貸し出した金は投資され、さらに富を生み、再び預けられます。金庫にある金はだんだん増えていきました。

これがやがて銀行の仕組みとして確立していき、預り証は紙幣に進化していきました。

また、預り証は金貨よりも軽く、持ち運びにとても便利で、買い物も楽にできるようになりました。

日本最古のお金

1995年に群馬県藤岡市にある上栗須遺跡から「富本銭(ふほんせん)」と呼ばれるものが出土しました。これは、683年頃に造られたといわれるもので、最近の学説によれば、わが国最初の貨幣である可能性が高いとみられています。

また、初めて本格的かつ継続的に造られ、わが国の広範囲にわたって流通したとみられる貨幣「和同開珎(わどうかいちん・わどうかいほう)」も、群馬県において計15枚が出土しています。

当時の奈良の都から遠く離れた場所で、このようにまとまって発見された例はほとんどありません。これは、当時の政治の中心である近畿地方や九州地方などを除いた地域において、ここ群馬の地がとりわけ経済的に進んでいた地域であったことを物語っています。

お札はただの紙切れじゃないの?

お札はただの紙切れじゃないの?って思われたことはないでしょうか?

お札は偽造防止のため特殊技術が加工されていますが、お札はただ紙です。

その紙に絵や数字が書いてあるだけなのに、どうして、10000円分の価値があるとされているんでしょう。

それは「みんながそれを10000円だと信用している」からです。

前途で説明したとおり、お金持ちの商人が金貨と預り証を交換し、その預り証で買い物ができました。

預り証も、ただの紙でしかありません。

そのただの紙でどうして買い物ができたのかというと、「預り証があれば、後でゴールド・スミスが金貨と交換してくれる」という信用があったからです。
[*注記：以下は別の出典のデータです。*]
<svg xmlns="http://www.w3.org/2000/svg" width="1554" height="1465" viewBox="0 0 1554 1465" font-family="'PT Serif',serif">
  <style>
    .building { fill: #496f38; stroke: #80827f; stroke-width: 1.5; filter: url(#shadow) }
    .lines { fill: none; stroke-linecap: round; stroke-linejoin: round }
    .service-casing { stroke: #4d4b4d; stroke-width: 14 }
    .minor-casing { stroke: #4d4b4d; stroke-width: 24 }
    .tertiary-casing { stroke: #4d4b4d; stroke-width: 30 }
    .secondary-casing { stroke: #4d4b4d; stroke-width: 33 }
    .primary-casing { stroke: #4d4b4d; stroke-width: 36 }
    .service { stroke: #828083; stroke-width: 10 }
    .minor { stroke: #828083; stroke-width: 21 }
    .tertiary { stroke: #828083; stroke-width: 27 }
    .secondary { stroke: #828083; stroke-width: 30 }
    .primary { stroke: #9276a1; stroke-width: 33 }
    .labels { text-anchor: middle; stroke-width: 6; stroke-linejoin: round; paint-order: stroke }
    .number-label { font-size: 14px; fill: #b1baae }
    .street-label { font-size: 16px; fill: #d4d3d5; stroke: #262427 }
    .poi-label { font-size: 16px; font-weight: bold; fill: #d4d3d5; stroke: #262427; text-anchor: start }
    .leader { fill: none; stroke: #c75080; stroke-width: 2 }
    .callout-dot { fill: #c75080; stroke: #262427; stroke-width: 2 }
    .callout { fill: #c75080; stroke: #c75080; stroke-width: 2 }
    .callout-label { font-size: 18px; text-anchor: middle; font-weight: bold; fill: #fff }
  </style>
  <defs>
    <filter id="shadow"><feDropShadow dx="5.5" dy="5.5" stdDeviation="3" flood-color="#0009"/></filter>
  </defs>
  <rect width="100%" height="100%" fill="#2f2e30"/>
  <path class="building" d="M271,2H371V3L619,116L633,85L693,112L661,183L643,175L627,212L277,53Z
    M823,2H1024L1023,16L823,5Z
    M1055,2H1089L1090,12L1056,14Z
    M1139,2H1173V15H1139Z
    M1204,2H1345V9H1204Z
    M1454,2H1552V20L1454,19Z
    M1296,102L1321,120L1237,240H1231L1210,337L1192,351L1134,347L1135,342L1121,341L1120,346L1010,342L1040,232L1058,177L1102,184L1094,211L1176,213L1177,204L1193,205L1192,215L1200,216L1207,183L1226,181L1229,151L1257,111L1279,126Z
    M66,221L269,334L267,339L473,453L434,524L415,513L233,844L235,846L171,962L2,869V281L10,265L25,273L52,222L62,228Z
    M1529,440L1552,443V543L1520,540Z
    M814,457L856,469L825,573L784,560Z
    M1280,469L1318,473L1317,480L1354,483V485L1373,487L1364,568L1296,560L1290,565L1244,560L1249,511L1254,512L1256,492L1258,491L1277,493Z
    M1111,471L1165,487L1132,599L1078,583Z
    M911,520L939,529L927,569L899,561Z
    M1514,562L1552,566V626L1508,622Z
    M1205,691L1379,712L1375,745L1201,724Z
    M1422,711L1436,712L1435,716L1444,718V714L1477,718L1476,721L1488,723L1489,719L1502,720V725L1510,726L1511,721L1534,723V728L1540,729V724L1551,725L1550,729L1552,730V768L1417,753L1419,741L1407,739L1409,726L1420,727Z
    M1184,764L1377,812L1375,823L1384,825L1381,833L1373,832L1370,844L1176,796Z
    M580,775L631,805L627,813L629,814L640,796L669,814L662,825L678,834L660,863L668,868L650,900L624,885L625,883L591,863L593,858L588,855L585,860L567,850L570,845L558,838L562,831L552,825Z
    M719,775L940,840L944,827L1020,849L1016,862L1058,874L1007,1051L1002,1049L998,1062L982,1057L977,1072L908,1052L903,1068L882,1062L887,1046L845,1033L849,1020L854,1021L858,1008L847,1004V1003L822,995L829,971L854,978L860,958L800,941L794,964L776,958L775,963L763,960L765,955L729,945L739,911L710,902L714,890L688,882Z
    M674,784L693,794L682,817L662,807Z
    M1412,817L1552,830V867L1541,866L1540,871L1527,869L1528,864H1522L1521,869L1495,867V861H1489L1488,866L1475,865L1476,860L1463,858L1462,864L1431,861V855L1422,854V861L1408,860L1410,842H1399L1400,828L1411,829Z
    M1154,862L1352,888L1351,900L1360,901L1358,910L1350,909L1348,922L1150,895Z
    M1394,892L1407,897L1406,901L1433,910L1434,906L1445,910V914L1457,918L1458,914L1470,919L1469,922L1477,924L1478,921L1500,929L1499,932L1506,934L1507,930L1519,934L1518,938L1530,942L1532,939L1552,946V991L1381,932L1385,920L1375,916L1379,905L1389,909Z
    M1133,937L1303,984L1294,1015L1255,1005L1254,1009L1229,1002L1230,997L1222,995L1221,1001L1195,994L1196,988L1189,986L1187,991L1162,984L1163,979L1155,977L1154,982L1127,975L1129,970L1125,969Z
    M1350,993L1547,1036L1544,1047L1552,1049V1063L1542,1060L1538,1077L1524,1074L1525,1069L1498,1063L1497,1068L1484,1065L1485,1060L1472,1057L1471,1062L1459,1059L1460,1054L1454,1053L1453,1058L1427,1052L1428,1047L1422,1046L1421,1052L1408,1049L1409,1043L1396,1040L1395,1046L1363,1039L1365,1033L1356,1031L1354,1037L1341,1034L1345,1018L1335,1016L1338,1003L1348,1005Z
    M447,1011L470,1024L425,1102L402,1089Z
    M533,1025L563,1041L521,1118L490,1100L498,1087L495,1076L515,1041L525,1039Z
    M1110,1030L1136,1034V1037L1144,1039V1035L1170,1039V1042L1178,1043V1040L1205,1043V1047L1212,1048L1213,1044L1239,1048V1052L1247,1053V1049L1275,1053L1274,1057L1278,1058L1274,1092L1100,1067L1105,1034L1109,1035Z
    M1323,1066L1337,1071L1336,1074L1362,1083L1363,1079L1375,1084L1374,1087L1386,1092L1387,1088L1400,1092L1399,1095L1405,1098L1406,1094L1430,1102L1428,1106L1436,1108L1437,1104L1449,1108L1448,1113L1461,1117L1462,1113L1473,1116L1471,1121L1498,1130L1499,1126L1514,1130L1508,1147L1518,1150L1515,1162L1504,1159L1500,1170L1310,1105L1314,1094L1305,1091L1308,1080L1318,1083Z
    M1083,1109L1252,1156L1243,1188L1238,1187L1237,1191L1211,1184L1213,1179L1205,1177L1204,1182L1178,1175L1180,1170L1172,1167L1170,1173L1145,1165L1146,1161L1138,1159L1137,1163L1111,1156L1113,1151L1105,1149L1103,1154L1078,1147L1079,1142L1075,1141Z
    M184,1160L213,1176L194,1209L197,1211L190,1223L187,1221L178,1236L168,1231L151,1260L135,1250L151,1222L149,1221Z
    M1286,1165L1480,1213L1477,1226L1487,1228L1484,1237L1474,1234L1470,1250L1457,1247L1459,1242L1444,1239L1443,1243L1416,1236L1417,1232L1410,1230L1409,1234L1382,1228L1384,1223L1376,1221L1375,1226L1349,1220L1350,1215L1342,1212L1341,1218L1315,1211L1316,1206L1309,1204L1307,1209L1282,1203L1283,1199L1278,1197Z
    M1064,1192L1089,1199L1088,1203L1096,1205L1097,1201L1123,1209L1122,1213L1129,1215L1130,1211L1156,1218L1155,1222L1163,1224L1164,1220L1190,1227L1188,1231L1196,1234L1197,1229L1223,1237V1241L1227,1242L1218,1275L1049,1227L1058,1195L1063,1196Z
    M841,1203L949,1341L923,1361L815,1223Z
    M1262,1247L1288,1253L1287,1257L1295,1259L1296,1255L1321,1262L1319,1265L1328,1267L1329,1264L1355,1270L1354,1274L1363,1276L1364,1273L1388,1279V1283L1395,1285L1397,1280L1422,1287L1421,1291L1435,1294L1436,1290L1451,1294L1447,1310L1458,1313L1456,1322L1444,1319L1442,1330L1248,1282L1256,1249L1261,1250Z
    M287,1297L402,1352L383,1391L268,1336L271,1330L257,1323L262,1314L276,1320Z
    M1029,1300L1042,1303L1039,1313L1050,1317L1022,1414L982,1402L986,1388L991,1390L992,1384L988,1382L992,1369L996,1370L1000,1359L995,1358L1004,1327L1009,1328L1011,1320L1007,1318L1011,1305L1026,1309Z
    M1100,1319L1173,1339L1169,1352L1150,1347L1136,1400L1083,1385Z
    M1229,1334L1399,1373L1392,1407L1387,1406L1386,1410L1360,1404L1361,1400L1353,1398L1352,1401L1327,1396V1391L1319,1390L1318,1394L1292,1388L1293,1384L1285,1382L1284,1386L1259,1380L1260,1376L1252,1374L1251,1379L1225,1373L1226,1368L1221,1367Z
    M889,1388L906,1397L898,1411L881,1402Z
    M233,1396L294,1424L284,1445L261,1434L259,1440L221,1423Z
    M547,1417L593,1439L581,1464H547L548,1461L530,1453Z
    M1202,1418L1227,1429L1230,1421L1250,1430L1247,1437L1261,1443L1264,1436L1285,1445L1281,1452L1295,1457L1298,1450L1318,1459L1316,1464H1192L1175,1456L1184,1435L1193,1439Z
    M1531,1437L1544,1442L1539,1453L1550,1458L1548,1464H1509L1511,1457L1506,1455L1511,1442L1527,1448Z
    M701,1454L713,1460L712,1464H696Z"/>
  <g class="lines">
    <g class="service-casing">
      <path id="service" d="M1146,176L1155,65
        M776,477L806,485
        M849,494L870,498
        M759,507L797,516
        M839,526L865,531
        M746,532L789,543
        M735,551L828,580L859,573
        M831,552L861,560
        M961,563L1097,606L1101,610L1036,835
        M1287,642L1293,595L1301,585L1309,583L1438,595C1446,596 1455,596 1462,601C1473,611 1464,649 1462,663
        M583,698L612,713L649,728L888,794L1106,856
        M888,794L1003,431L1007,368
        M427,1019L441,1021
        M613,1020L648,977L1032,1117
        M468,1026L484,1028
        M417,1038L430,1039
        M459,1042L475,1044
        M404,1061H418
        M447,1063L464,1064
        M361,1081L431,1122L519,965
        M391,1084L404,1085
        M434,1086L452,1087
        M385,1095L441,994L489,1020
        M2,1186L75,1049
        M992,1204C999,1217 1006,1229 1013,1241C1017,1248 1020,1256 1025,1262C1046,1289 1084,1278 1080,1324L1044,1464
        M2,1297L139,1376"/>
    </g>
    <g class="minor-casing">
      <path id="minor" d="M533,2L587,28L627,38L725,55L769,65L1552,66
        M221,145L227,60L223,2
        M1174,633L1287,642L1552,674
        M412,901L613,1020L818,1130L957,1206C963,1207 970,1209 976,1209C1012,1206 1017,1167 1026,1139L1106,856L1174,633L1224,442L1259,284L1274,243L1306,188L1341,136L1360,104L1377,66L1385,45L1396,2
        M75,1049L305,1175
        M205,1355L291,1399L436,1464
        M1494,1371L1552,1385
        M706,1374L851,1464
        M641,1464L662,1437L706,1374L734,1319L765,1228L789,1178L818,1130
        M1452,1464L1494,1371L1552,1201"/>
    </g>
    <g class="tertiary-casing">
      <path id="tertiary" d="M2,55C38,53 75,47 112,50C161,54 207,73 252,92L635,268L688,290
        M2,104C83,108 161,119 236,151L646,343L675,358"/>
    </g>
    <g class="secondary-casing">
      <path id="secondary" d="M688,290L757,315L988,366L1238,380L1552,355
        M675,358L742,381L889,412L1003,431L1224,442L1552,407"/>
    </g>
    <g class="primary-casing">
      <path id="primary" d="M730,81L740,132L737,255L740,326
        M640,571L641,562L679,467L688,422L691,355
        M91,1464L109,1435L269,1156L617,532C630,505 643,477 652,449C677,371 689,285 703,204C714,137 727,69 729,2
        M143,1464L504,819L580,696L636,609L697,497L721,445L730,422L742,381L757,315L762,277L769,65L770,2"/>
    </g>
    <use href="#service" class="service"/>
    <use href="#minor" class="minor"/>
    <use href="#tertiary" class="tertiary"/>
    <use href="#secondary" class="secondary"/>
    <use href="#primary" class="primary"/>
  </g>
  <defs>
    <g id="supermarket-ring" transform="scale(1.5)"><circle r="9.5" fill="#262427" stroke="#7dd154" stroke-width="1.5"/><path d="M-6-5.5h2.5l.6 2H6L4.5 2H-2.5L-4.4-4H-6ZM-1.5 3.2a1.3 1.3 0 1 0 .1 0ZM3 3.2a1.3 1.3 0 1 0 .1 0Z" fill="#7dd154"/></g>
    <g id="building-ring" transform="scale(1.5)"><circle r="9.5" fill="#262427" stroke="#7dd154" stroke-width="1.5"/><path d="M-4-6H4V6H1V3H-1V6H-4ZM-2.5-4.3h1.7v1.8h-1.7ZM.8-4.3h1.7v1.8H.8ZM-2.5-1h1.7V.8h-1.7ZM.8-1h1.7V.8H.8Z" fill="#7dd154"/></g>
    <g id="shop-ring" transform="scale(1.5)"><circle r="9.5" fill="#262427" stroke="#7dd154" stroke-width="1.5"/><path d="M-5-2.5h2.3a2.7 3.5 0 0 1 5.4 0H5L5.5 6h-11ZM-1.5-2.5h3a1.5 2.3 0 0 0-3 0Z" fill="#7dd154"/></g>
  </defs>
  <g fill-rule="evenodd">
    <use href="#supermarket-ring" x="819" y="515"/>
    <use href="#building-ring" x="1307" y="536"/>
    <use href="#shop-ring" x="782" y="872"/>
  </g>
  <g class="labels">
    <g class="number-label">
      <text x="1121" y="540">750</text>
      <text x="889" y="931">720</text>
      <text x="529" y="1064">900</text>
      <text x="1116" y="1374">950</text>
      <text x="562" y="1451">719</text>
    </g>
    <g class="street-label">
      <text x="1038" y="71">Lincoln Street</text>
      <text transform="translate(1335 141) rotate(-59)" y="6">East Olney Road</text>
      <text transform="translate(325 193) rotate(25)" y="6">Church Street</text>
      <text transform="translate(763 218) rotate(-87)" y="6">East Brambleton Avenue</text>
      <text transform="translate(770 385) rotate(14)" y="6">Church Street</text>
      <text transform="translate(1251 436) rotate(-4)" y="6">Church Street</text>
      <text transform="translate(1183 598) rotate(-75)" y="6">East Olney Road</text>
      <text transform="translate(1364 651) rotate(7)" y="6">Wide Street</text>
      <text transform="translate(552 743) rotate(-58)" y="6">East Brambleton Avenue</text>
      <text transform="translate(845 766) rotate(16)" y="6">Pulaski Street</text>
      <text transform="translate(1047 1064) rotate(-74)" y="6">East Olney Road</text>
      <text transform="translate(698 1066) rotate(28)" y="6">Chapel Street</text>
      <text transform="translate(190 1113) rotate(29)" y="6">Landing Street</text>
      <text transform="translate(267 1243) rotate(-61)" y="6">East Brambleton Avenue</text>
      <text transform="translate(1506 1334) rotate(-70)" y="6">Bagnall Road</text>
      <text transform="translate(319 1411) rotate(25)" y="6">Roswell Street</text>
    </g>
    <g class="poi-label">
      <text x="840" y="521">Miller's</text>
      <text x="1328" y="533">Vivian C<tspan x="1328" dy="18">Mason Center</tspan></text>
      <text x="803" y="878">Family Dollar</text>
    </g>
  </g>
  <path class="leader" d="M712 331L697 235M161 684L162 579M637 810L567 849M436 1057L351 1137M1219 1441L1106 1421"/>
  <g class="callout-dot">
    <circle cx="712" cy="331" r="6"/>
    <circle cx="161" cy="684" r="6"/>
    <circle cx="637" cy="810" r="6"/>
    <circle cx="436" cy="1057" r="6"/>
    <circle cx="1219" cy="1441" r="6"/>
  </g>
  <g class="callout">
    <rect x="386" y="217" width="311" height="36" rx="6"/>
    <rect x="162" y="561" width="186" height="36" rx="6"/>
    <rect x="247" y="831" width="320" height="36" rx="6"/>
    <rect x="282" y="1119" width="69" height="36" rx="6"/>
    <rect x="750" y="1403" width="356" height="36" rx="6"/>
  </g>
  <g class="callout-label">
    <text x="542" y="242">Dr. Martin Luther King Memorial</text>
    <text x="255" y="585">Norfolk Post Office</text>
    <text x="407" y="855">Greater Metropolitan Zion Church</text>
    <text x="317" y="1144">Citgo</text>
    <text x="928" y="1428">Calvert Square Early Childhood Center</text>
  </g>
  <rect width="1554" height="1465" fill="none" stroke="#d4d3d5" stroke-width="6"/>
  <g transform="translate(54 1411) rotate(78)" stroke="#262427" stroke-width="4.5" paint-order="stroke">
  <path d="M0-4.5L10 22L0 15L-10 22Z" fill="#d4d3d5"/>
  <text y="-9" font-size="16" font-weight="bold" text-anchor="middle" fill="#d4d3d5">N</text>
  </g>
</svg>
逆に言うと、信用がないお金は、ただの紙きれ同然です。

たとえば、日本のお金を使えるのは、日本という国の中だけです。円を知らない国に行ったら、「こんなのお金ではない」と言われます。

でもアメリカのドルは、アメリカのほかにも、使える国が多いんです。それは、世界中のどこにいっても「これはアメリカのお金」と信用されているからです。

お金の3つの役割

価値の保存機能

お金の名目価値は変化しません。

10000円は、1年後も10年後も10000円のままですので、困った時のために貯金ができます。

交換機能(決済機能)

物々交換の経済では、お魚を持っている人がお肉を欲しいと思っても、お肉を持っている人がお魚を欲しくなければ交換は成立しません。

しかしお金なら、さまざまな商品と、簡単に交換することができます。

これにより「お魚とお肉を交換してもよい」と、両者の欲求が一致する必要はなくなります。

価値の尺度機能

世の中で販売されている食べ物やサービスにはすべて値段がついています。

お金があるおかげで、誰もが見ても、どの商品が安いのか高いのかが、一目でわかります。

そう考えると、お金はモノの価値を計るための物差しとしての働きがあります。